Malware is not the only way cybercriminals can use social media to compromise business systems - they also abuse the information that users display on their social media profiles. Personal information, or information relating to the business an individual works for, can be used by cybercriminals to create intimate spear phishing campaigns designed to infiltrate enterprise networks. LinkedIn, as a social media site for professionals, is especially noteworthy in this regard. When hiring for technical roles, specifically IT or system admin positions, LinkedIn job posts often provide intimate data about how a business operates, from what scripting languages are used, to the types of databases or storage systems installed. For cybercriminals this information can be priceless.

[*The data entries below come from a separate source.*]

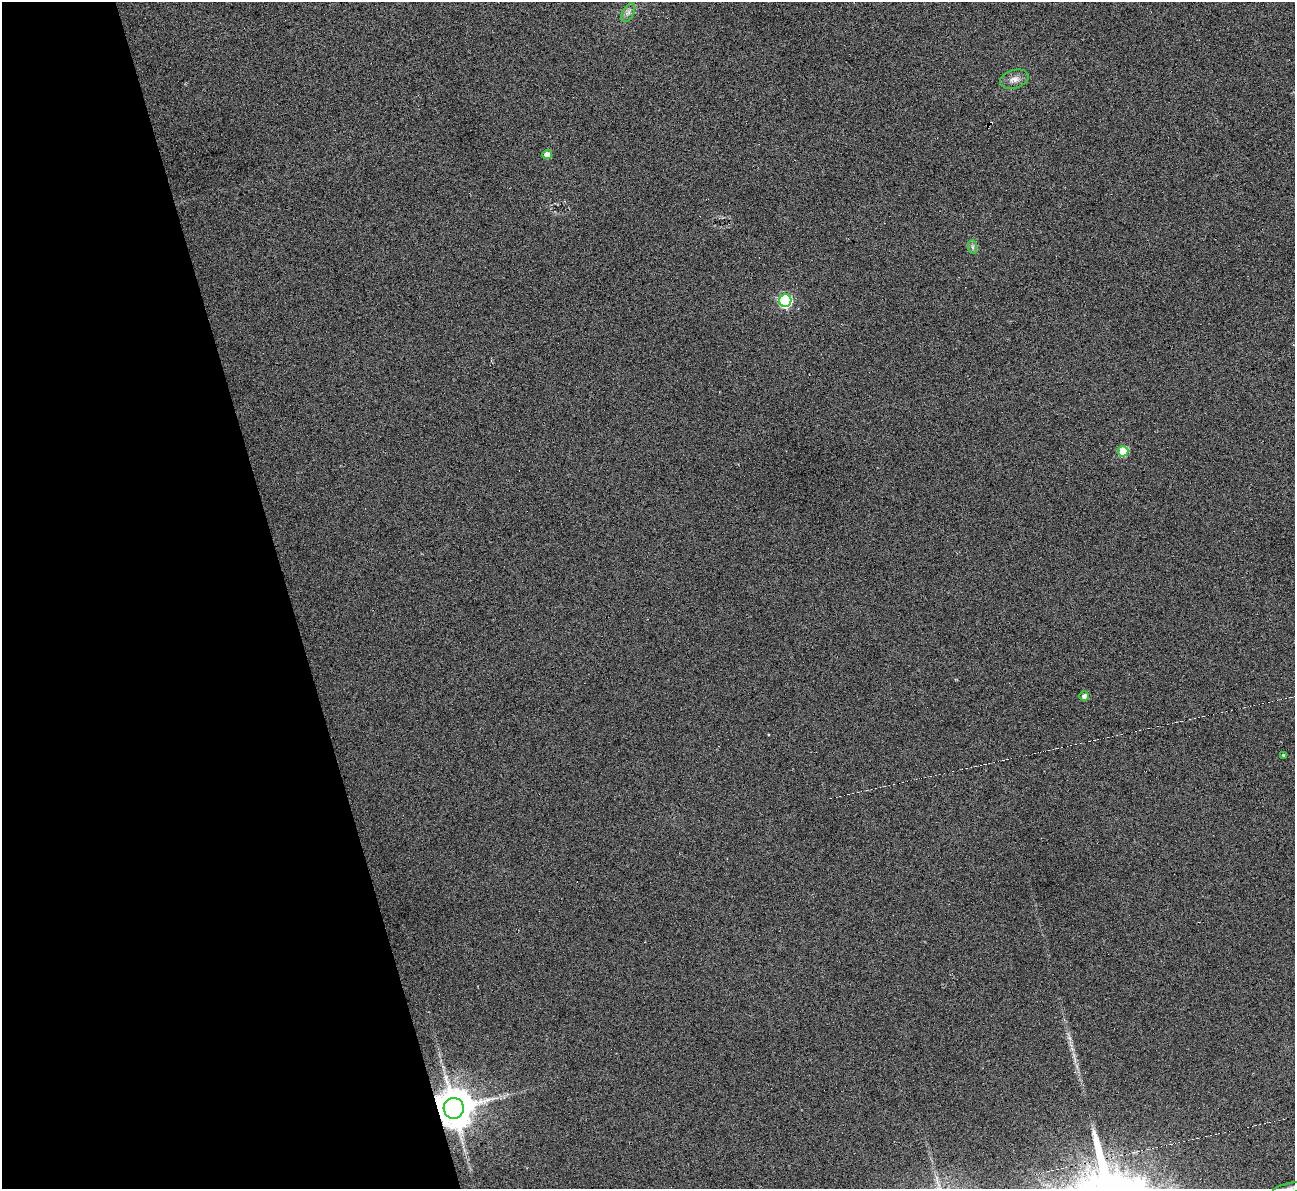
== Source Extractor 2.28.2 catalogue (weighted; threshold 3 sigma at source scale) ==
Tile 5 of 4 x 4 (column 1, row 2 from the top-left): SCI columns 1-1293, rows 2518-3704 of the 5171 x 5153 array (HDU 1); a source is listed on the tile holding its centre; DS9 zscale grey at full resolution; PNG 1297 x 1191 px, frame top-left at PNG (2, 2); each listed source drawn as its Kron ellipse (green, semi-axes under 4 px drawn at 4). Shown black and unused: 22% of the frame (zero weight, under 3 of 6 exposures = <1% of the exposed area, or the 3 px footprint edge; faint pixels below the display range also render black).
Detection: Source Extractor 2.28.2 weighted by HDU 2 'WHT'; one run over the whole footprint, this tile lists its part. Background -0.823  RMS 0.096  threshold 0.392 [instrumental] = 3 sigma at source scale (4.09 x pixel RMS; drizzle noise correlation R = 1.36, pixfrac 0.8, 0.05/0.05 arcsec/px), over >= 5 px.
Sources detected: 16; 6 cosmic-ray / hot-pixel residue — neither listed nor drawn; the other 10 listed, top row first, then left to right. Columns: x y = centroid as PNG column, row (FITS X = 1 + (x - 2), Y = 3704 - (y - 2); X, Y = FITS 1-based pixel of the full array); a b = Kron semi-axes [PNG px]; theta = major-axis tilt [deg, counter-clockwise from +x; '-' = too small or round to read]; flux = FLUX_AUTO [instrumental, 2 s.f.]
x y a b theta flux
628 13 10 5 63 35
1014 79 15 9 16 61
547 154 5 4 - 90
973 247 7 4 -89 20
785 301 6 6 - 1300
1123 451 5 5 - 330
1084 696 5 4 - 33
1284 755 4 3 - 18
454 1108 10 10 - 30000
1289 1188 17 5 13 54
Overlapping masked pixels (flux is a lower limit): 1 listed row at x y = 454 1108
Isophote crosses this tile's border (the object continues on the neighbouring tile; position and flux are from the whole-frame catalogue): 1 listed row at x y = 1289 1188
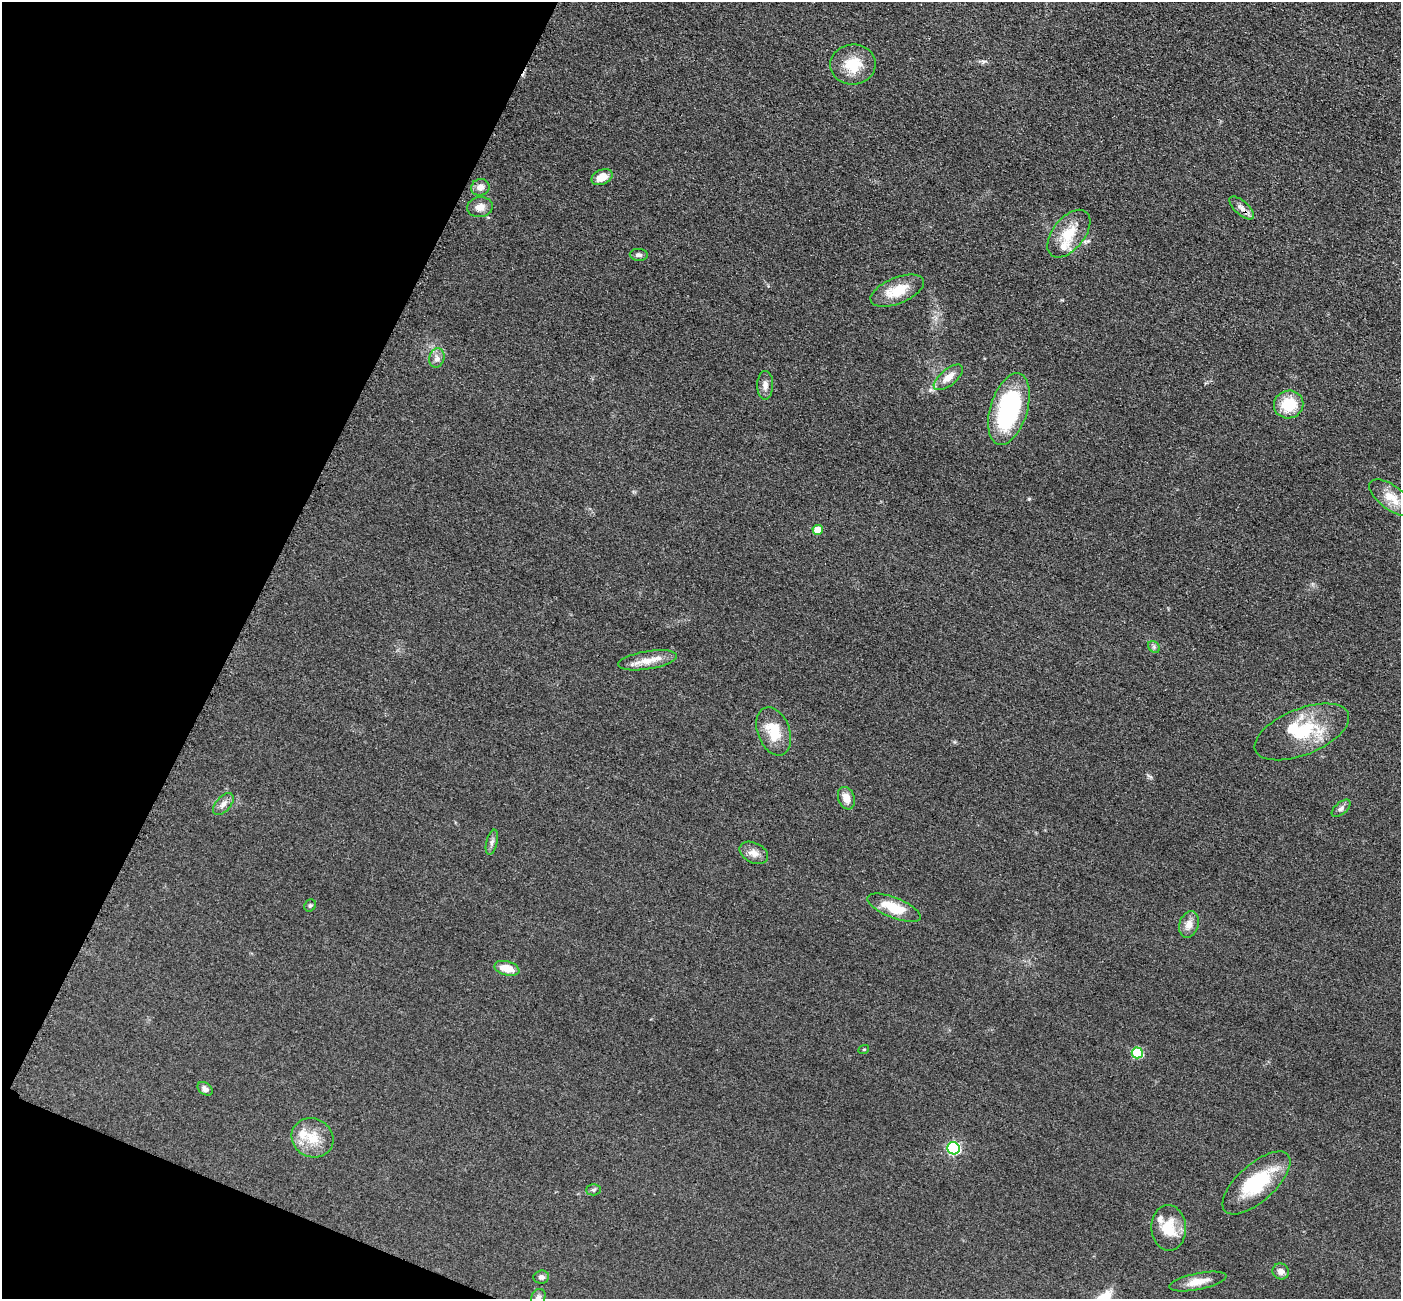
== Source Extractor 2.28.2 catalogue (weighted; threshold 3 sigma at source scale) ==
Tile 9 of 4 x 4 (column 1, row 3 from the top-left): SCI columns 26-1424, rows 1601-2897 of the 5647 x 5660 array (HDU 1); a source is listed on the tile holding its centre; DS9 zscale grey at full resolution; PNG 1403 x 1301 px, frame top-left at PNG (2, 2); each listed source drawn as its Kron ellipse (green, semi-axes under 4 px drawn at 4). Shown black and unused: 20% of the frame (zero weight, under 3 of 4 exposures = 3% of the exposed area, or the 3 px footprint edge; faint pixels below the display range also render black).
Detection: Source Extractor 2.28.2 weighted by HDU 2 'WHT'; one run over the whole footprint, this tile lists its part. Background 0.0486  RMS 0.0085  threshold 0.0382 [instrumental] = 3 sigma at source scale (4.5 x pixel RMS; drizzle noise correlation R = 1.50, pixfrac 1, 0.05/0.05 arcsec/px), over >= 5 px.
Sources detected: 46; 2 inside a brighter object's white glare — neither listed nor drawn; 4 inside a brighter listed object's ellipse — not listed separately; the other 40 listed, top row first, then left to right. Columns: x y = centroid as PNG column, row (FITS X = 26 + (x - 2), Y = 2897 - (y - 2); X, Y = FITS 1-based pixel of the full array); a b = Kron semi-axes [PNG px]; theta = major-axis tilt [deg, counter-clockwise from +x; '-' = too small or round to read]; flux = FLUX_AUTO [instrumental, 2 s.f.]
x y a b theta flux
853 65 23 20 5 23
602 177 11 7 25 11
480 187 9 8 - 5.3
480 207 13 10 8 6.7
1242 208 15 7 -42 5.2
1069 234 28 16 51 22
639 255 9 6 -3 2.4
897 291 28 13 22 22
437 358 10 7 76 3.9
948 377 18 8 40 9.1
765 385 14 8 89 4.8
1289 404 15 14 - 26
1009 409 37 18 73 110
1391 498 26 12 -37 14
818 530 5 5 - 16
1154 647 6 5 - 1.7
648 660 29 9 9 12
774 731 25 16 -69 22
1302 732 50 23 22 45
846 798 11 8 -71 8
223 804 13 7 48 4.5
1341 808 11 6 41 2.9
492 842 13 5 77 3
754 853 15 10 -27 6.5
310 905 6 5 - 1.6
894 908 28 10 -22 24
1189 924 13 9 71 6.7
507 968 13 7 -15 12
864 1049 5 3 - 0.73
1137 1053 5 5 - 42
205 1089 8 6 -37 3
313 1138 21 19 -28 19
953 1148 6 6 - 130
1256 1183 42 18 42 50
593 1190 7 5 2 1.5
1169 1228 23 17 -87 23
1281 1271 8 8 - 4.4
541 1277 8 6 8 2.9
1198 1281 29 8 11 11
538 1298 9 7 64 2.9
Isophote crosses this tile's border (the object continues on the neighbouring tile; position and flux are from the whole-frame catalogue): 1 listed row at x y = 538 1298
Unlisted compact peaks at least as high as the median listed source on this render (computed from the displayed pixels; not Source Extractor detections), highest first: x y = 1029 499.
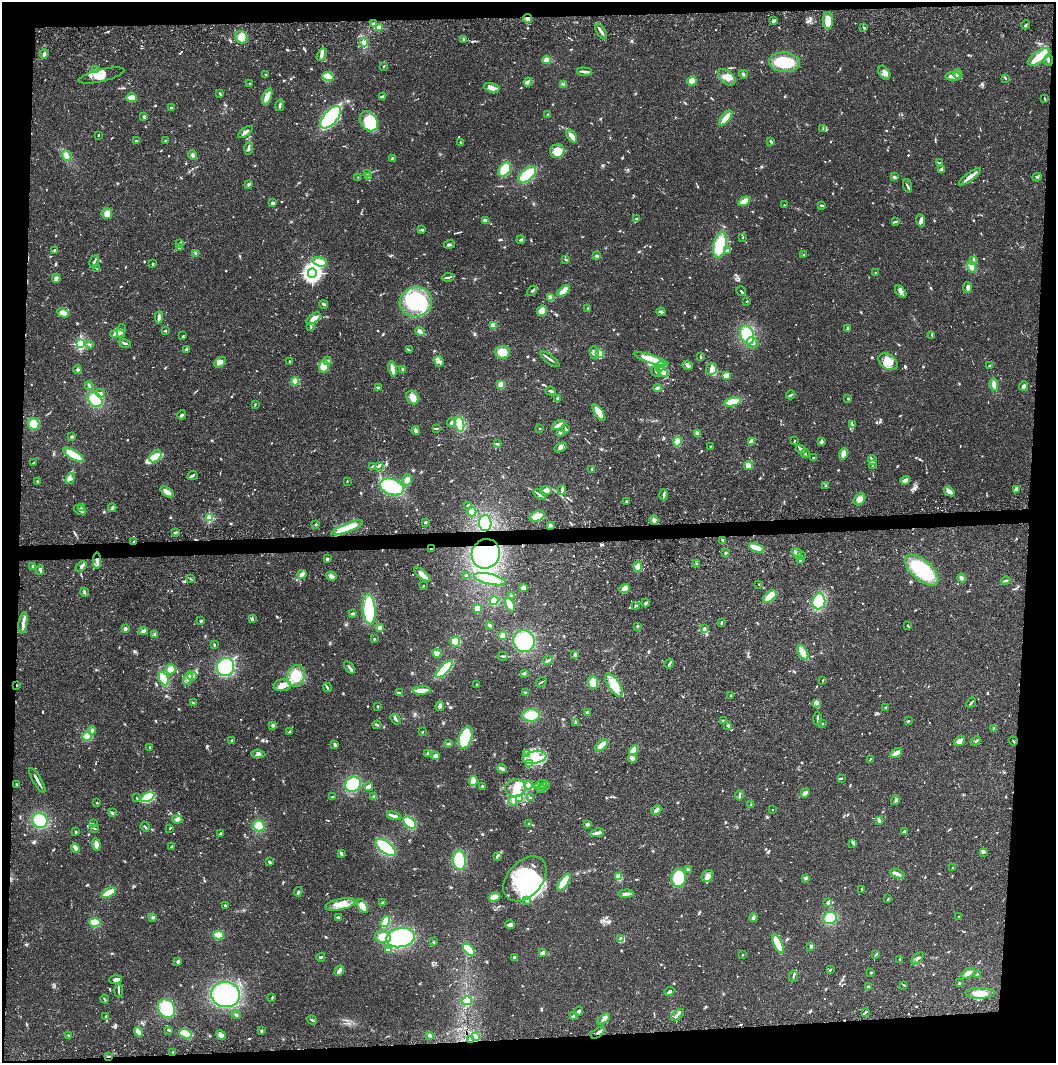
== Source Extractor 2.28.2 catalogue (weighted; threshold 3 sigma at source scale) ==
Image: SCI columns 14-4227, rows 119-4362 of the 4237 x 4419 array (HDU 1 of 3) = the unmasked area's bounding box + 8 px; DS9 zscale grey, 4 x 4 block average (1 PNG px = mean of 4 x 4 image px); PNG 1058 x 1065 px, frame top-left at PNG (2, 2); each listed source drawn as its Kron ellipse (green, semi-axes under 4 px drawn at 4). Shown black and unused: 10% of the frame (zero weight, under 3 of 4 exposures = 6% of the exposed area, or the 3 px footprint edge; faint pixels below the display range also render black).
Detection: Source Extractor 2.28.2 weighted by HDU 2 'WHT'. Background 0.0265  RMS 0.0025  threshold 0.0114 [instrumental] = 3 sigma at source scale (4.5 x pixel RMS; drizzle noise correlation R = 1.50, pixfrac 1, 0.05/0.05 arcsec/px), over >= 5 px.
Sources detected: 1279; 5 too faint to see at this stretch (4 x 4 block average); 10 inside a brighter object's white glare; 6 cosmic-ray / hot-pixel residue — neither listed nor drawn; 40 coinciding with a brighter row at this scale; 104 inside a brighter listed object's ellipse — not listed separately; of the other 1114, all 500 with FLUX_AUTO >= 1.45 (the completeness limit of this list) listed and drawn (614 fainter detections not listed), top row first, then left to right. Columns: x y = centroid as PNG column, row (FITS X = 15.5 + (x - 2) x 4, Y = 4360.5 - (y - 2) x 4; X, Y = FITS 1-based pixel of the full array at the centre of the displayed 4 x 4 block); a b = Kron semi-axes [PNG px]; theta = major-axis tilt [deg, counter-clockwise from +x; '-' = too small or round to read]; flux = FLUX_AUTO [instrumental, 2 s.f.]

Spoof social media accounts are an alternative avenue threat actors venture down to create problems for enterprise. Cybercriminals posing as a company's customer service arm often attempt to deceive existing customers into handing over valuable usernames and passwords, or encourage them to visit specific, malware-filled domains. In these instances, companies can face severe PR backlash, losing the trust of their customers and damaging their brand's reputation. And, with many cybercriminals seeing relatively good success from this approach, there are now nearly three times as many fraudulent accounts masquerading as legitimate businesses on social media, than actual business profiles.

Besides using social media to attack a company directly, aggressors also use it to find backdoor routes into a company. By researching a company's social media profile, resourceful cybercriminals can research their primary target's suppliers or partners and infiltrate them instead in the hopes that any disruption they can cause them will have a knock-on effect on the original target. Or, in cases where the two companies' networks are linked, threat actors may compromise the smaller, less secure organisation and piggyback their way to the larger target.